Stewart HAWKINS, Jr., Plaintiff in Error,
v.
The PEOPLE of the State of Colorado, Defendant in Error.
No. 22059.
Supreme Court of Colorado, En Banc.
February 14, 1967.Walter F. Scherer, Denver, for plaintiff in error.
Bert M. Keating, Dist. Atty., Gregory A. Mueller, Asst. Dist. Atty., Harry G.
Titcombe, Jr., Deputy Dist. Atty., Denver, for defendant in error.
PRINGLE, Justice.
Plaintiff in error, Stewart Hawkins, Jr., was convicted in the district court of the crimes of forgery and conspiracy to commit forgery. From these convictions and concurrent sentences imposed thereon, Hawkins brings writ of error.
The record discloses that on October 20, 1964, the defendant applied to one Naomi Distasi to cash a check. The alleged maker of the check disclaimed the signature as his and testified that he had not authorized anyone to sign the check in his behalf.
At the close of the People's case, the defendant took the stand in his own behalf. He testified that he had received the check in payment for money owed him by one Jerry Gay and disclaimed any knowledge of its forged character.
On direct examination, Hawkins' trial counsel (who is not counsel here), inquired if he had ever been convicted of a felony to which Hawkins replied that he had.

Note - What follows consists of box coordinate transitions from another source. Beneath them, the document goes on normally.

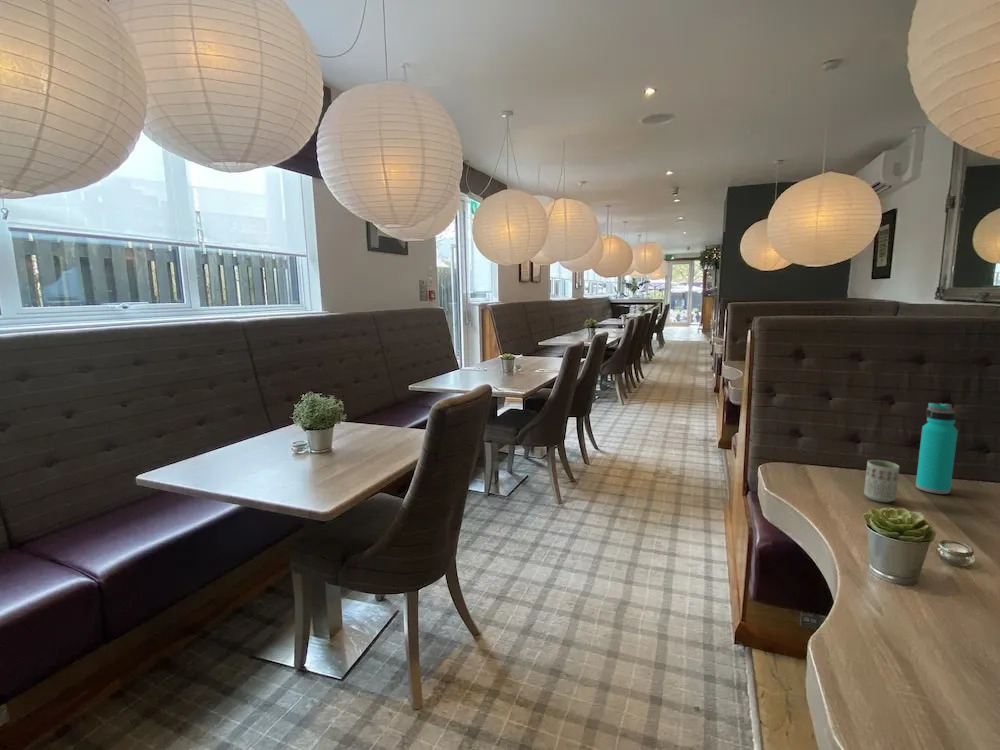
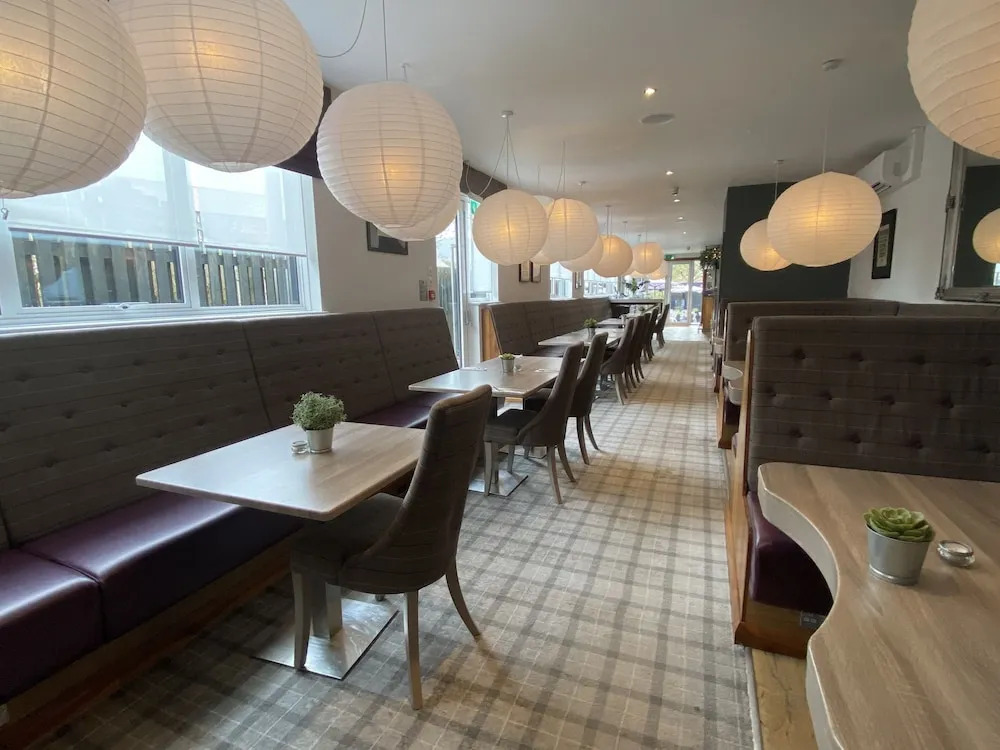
- water bottle [915,402,959,495]
- cup [863,459,900,503]
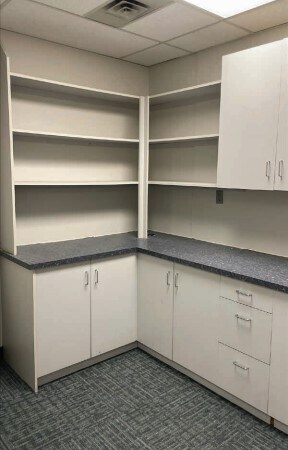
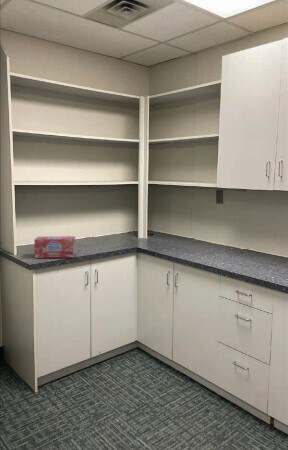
+ box [33,235,76,259]
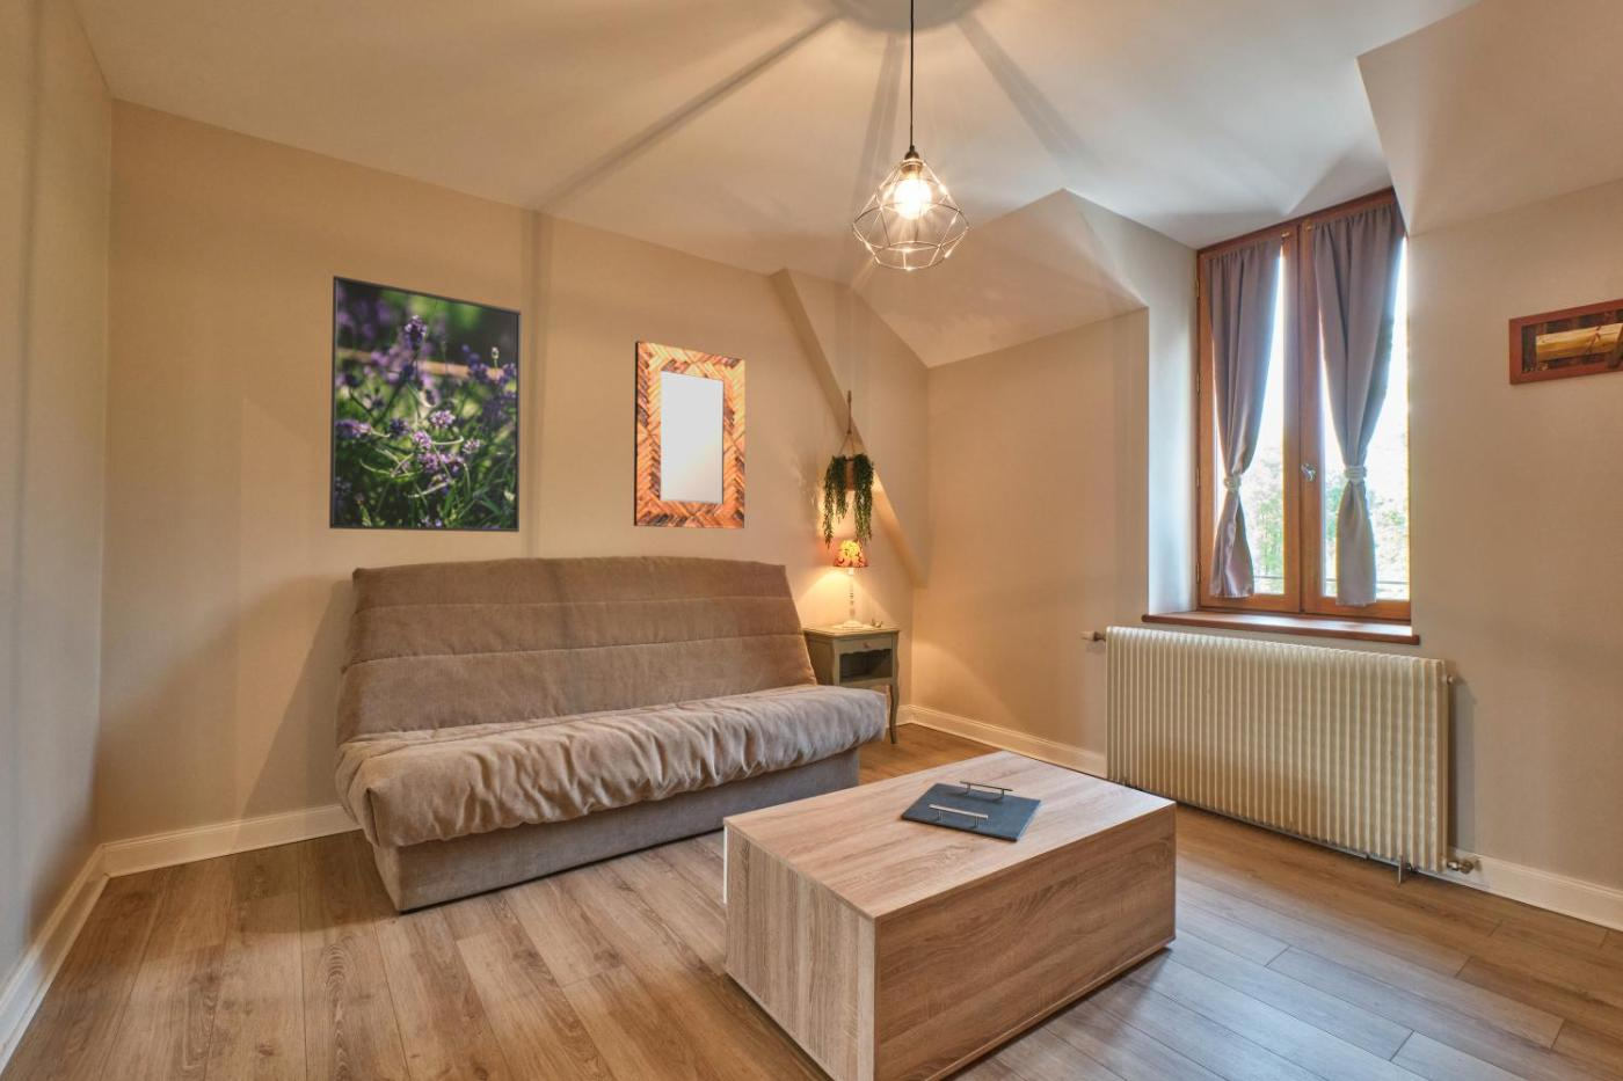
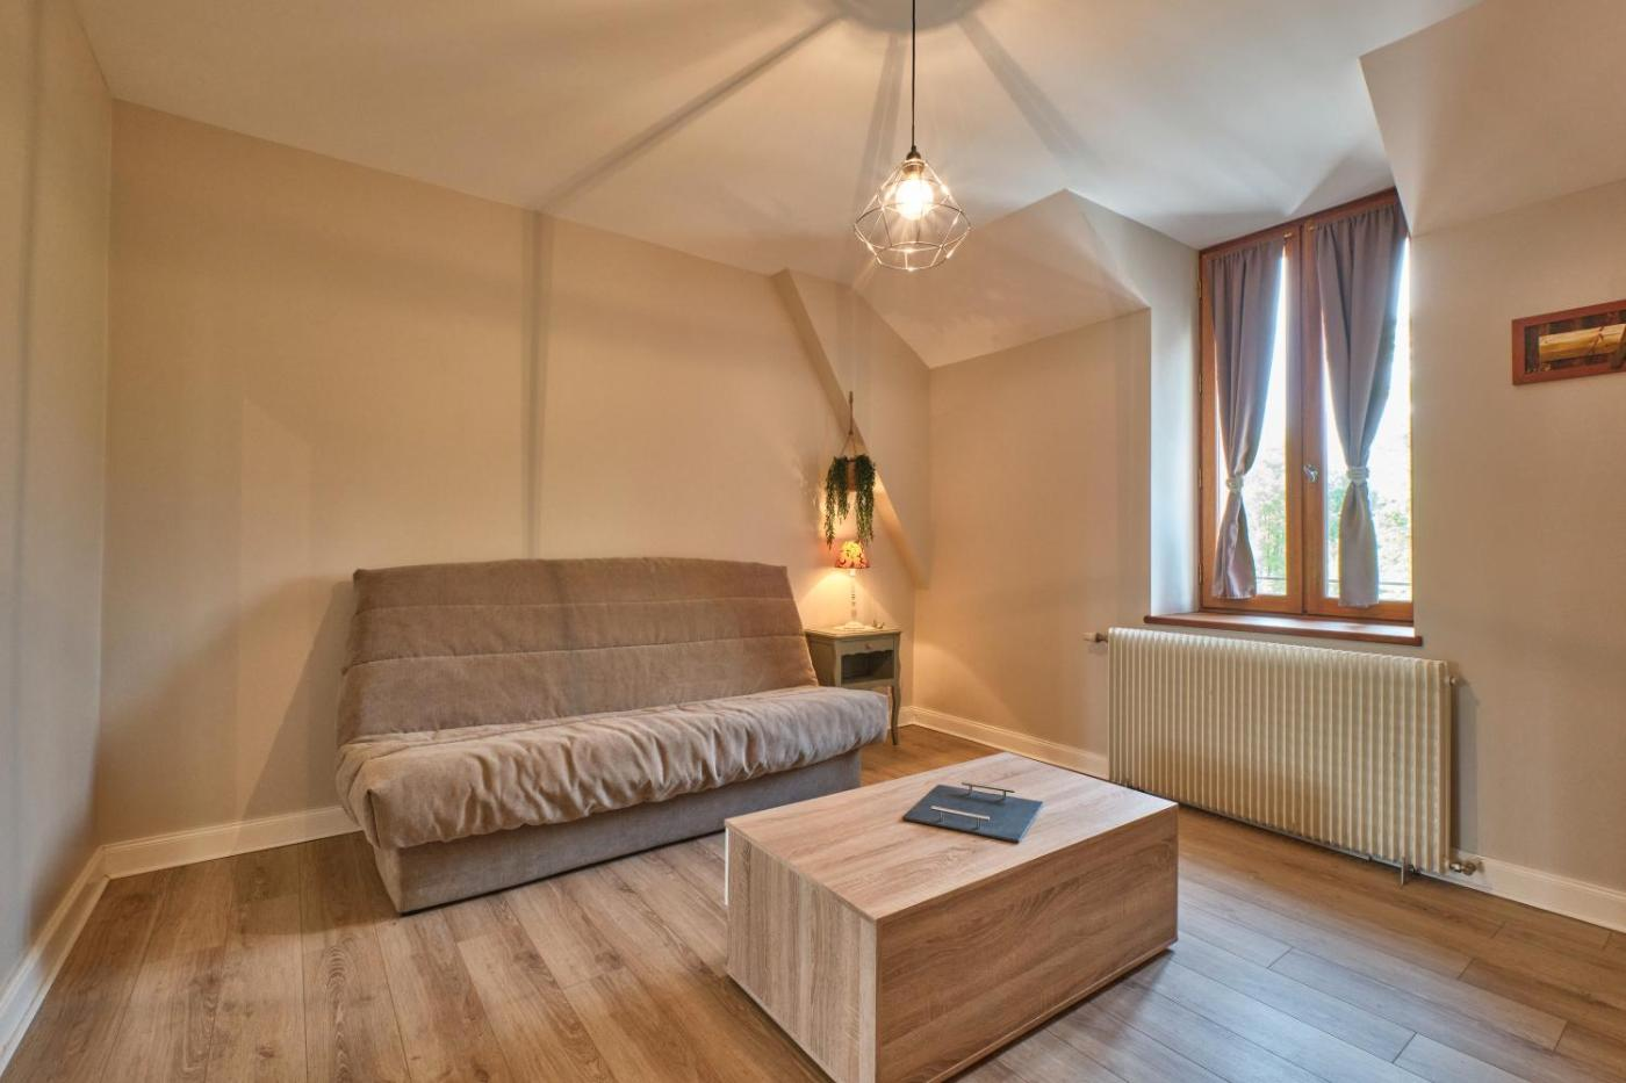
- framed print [328,275,522,533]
- home mirror [634,339,747,530]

He was then asked if he had been involved in "minor scrapes with the police department" and he answered that he had.
Upon cross-examination, and over objection by Hawkins' counsel, the district attorney was permitted to place in evidence defendant's record of arrests for investigation of various charges, hold orders, vagrancy convictions, convictions of abusive language, conviction of traffic violation, etc., stretching over a period of twelve years prior to the trial.
The universal and well-understood rule is that evidence of general depravity is not admissible to prove the guilt of one charged with a crime. While a defendant who takes the stand may be impeached in this state by showing former convictions of a felony, the rule does not extend to admission of acts or occurrences *582 which show bad character on the part of the defendant. See, Munfrada v. People, 99 Colo. 80, 60 P.2d 223; Jaynes v. People, 44 Colo. 535, 99 P. 325.
We are not unaware of Molton v. People, 118 Colo. 147, 193 P.2d 271, cited by the People as justifying the course of conduct employed by them in this case. The fact situation was completely different there. In Molton, the defendant contended that he had no prior experience with police and was therefore frightened into an untrue confession. Under such circumstances, evidence of arrests was admitted to show the contention was untrue. Here no issue was made by Hawkins based on former arrests or minor convictions. He, in fact, stated on direct that that he had prior contacts with the police as well as having been convicted of a felony. Evidence of sixteen former arrests and some convictions of minor law violations was extraneous to the issues presented in the matter on trial, and its admission constituted fundamental error.
The judgment is reversed and the cause remanded for a new trial.